都道府県の選挙管理委員会が指定した病院、老人ホーム、原子爆弾被爆者養護ホーム、身体障害者支援施設及び保護施設、国立保養所、労災リハビリテーション作業所では、入院・入所者が病院長や施設長等の不在者投票管理者の下で投票を行うことができます。
この場合の老人ホームとは、老人福祉法に規定している老人ホームで、
老人短期入所施設
養護老人ホーム
特別養護老人ホーム
軽費老人ホーム
有料老人ホーム
のことです。
このような指定施設で不在者投票を行う場合、病院や老人ホームなどの中の一室で行うのですが、(この場所を投票記載場所)といいます。
この部屋(投票記載場所)の中には、候補者の氏名等を記載したポスター等の文書を掲示してはいけません。
もしもこのようなポスター等が掲示してある場合は、撤去しなければならないのです。
これはまだわかりますよね。
しかも、たとえ投票する選挙人の便宜を図るためであっても、投票記載場所及びその周辺い候補者等を掲示することはできないのです。
これは、公職選挙法施行令(昭和25年政令第89号)第125条の4に規定されているとのこと。
不在者投票を行う部屋の中にポスター等を貼っていけないのはわかるのですが、
一般の選挙にある、記載台の前の候補者名も貼っていけないのです。
困るのは、以前は普通に投票所へ行って選挙をしていたが、歩けなくなったりして投票所へ行けなくなり初めて不在者投票を行う場合。
不在者投票を行う入所者は、当然記載台の前に候補者の名前が貼ってあると思って選挙に臨みます。
しかし、記載台のまえには何も貼られていない。
「どうしてここに候補者の名前がないんだ!普通、選挙ではここに候補者の名前があるだろ!」と怒り出してしますのです。
最近は、不在者投票の依頼をもらう前と不在者投票の前に、会場内には候補者名はどこにも記載されていないので、候補者の名前等を覚えてから会場に入ってくださいということにしています。
それでも、なかなか覚えてくるひとは少ないですね。
どうして不在者投票の会場(投票記載場所)に候補者名を貼ってはいけないのかというと、不在者投票の場合、違う地域の選挙を同時に行う場合があるので、間違わないようにだそうです。

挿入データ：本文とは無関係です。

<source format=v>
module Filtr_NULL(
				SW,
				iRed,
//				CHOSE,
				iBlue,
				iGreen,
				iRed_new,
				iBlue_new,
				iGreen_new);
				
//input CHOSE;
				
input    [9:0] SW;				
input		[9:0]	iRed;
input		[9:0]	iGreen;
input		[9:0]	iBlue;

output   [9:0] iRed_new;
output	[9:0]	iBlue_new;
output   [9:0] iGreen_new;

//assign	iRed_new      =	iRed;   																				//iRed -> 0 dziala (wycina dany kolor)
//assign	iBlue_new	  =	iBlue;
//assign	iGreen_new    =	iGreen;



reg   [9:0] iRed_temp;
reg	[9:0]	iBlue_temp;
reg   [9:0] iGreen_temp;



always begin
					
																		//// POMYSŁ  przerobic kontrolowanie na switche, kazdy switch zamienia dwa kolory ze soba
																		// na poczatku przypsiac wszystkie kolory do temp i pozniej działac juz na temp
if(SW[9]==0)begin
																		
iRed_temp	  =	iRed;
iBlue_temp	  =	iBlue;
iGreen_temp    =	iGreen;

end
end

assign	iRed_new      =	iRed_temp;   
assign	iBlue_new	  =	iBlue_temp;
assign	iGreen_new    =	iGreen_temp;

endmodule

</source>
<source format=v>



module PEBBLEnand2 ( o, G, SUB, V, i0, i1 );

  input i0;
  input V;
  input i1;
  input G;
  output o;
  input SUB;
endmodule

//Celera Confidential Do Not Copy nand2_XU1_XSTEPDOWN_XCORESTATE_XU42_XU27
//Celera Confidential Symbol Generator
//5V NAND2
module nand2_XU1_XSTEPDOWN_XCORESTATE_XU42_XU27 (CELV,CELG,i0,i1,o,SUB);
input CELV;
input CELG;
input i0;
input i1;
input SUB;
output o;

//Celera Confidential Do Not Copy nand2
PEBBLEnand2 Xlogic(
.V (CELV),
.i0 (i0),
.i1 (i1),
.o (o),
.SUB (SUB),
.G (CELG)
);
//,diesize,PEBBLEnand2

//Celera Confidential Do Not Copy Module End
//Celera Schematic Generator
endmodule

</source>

私は、老人ホームに36年ほど勤務して、その間不在者投票を行ってきましたが、違う地域の選挙を同時に行ったことは一度もありません。
もっと老人ホームの入所者が投票しやすい方法に変えて欲しいですね。
また、老人ホーム等の不在者投票の場合、知的や身体の都合で自分で文字が書けない場合は、代理投票補助者に書いてもらうことができます。

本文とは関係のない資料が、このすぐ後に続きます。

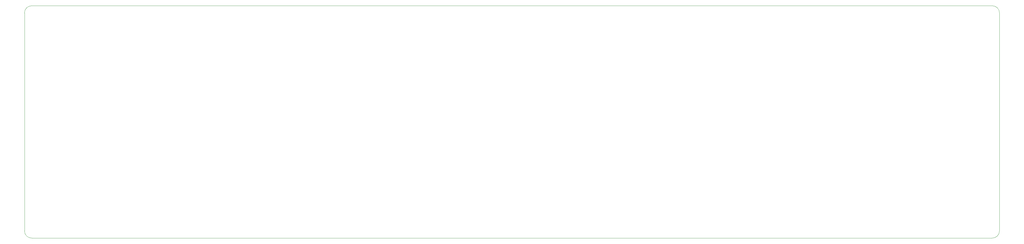
<source format=gbr>
G04 #@! TF.GenerationSoftware,KiCad,Pcbnew,(5.1.4)-1*
G04 #@! TF.CreationDate,2020-04-28T19:53:16-05:00*
G04 #@! TF.ProjectId,AugioS,41756769-6f53-42e6-9b69-6361645f7063,rev?*
G04 #@! TF.SameCoordinates,Original*
G04 #@! TF.FileFunction,Profile,NP*
%FSLAX46Y46*%
G04 Gerber Fmt 4.6, Leading zero omitted, Abs format (unit mm)*
G04 Created by KiCad (PCBNEW (5.1.4)-1) date 2020-04-28 19:53:16*
%MOMM*%
%LPD*%
G04 APERTURE LIST*
%ADD10C,0.050000*%
G04 APERTURE END LIST*
D10*
X289718750Y-165893750D02*
X280193750Y-165893750D01*
X280193750Y-89693750D02*
X289718750Y-89693750D01*
X-26987500Y-92075000D02*
X-26987500Y-163512500D01*
X280193750Y-89693750D02*
X-24606250Y-89693750D01*
X292100000Y-163512500D02*
X292100000Y-92075000D01*
X-24606250Y-165893750D02*
X280193750Y-165893750D01*
X-24606250Y-165893750D02*
G75*
G02X-26987500Y-163512500I0J2381250D01*
G01*
X-26987500Y-92075000D02*
G75*
G02X-24606250Y-89693750I2381250J0D01*
G01*
X289718750Y-89693750D02*
G75*
G02X292100000Y-92075000I0J-2381250D01*
G01*
X292100000Y-163512500D02*
G75*
G02X289718750Y-165893750I-2381250J0D01*
G01*
M02*

</source>
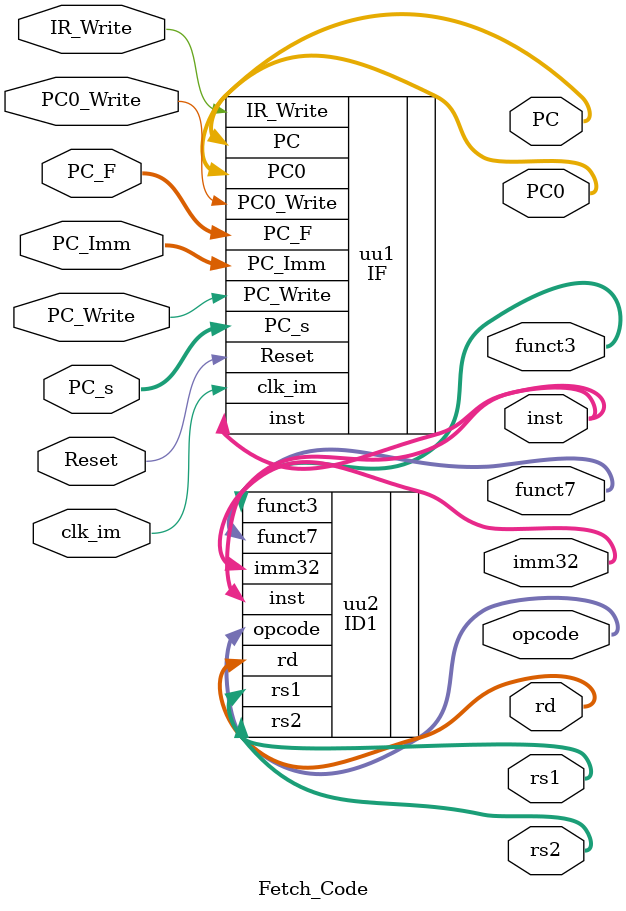
<source format=v>
module Fetch_Code(PC_s,PC0_Write,PC_F,PC_Imm,PC0,IR_Write,PC_Write,Reset,clk_im,rs1,rs2,rd,opcode,funct3,funct7,PC,inst,imm32);
input IR_Write,PC_Write,clk_im,Reset,PC0_Write;
input [1:0] PC_s;
input [31:0] PC_F,PC_Imm;
output [4:0] rs1,rs2,rd;
output [6:0] opcode,funct7;
output [2:0] funct3;
output [31:0] PC,imm32,inst,PC0;
IF uu1(
    .PC_s(PC_s),
    .PC0_Write(PC0_Write),
    .PC_F(PC_F),
    .PC_Imm(PC_Imm),
    .PC0(PC0),
    .Reset(Reset),
    .IR_Write(IR_Write),
    .PC_Write(PC_Write),
    .clk_im(clk_im),
    .PC(PC),
    .inst(inst)
);
ID1 uu2(
    .inst(inst),
    .rs1(rs1),
    .rs2(rs2),
    .rd(rd),
    .opcode(opcode),
    .funct3(funct3),
    .funct7(funct7),
    .imm32(imm32)
);
endmodule

</source>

この場合、代理投票補助者は、2名一組となり、1人が代理記載人、もう一人が立会者となります。
ここで困るのが知的の方、家族から選挙はしなければならない、このように書いてもらいなさいなどを言われて生活してきたのでしょう。
代理投票補助者の前に来て、投票用紙に何と書きましょう?と聞いても、答えることができません。
名前等を憶えてきてといっても、もともと文字が読めない人だったりするので困ります。
投票する候補者名を教える人は誰もいないのですから。
しかし、選挙はしなければならないと教え込まれています。
そこで、白紙で出しても良いか?と聞くと、「ダメ!」と言います。
このようなやりとりが数分続き、やっと白紙で出すことを納得していただけるのです。
もちろん、候補者の一覧表を作成してその中から選んでもらったり、候補者が誰誰がいるのかは、投票誘導、投票干渉のおそれがあるのでできません。
候補者名は、投票記載場所でないところ、投票記載場所入口近くの廊下などに選挙公報若しくは立候補届出の告示又は新聞の切り抜きなどは置いてもよいことになっています。
私の勤務する施設では、投票記載場所の外の廊下に選挙公報を貼っています。
選挙公報を見て候補者や政党を憶えてきてねというのですが、その間に忘れてしまうようです。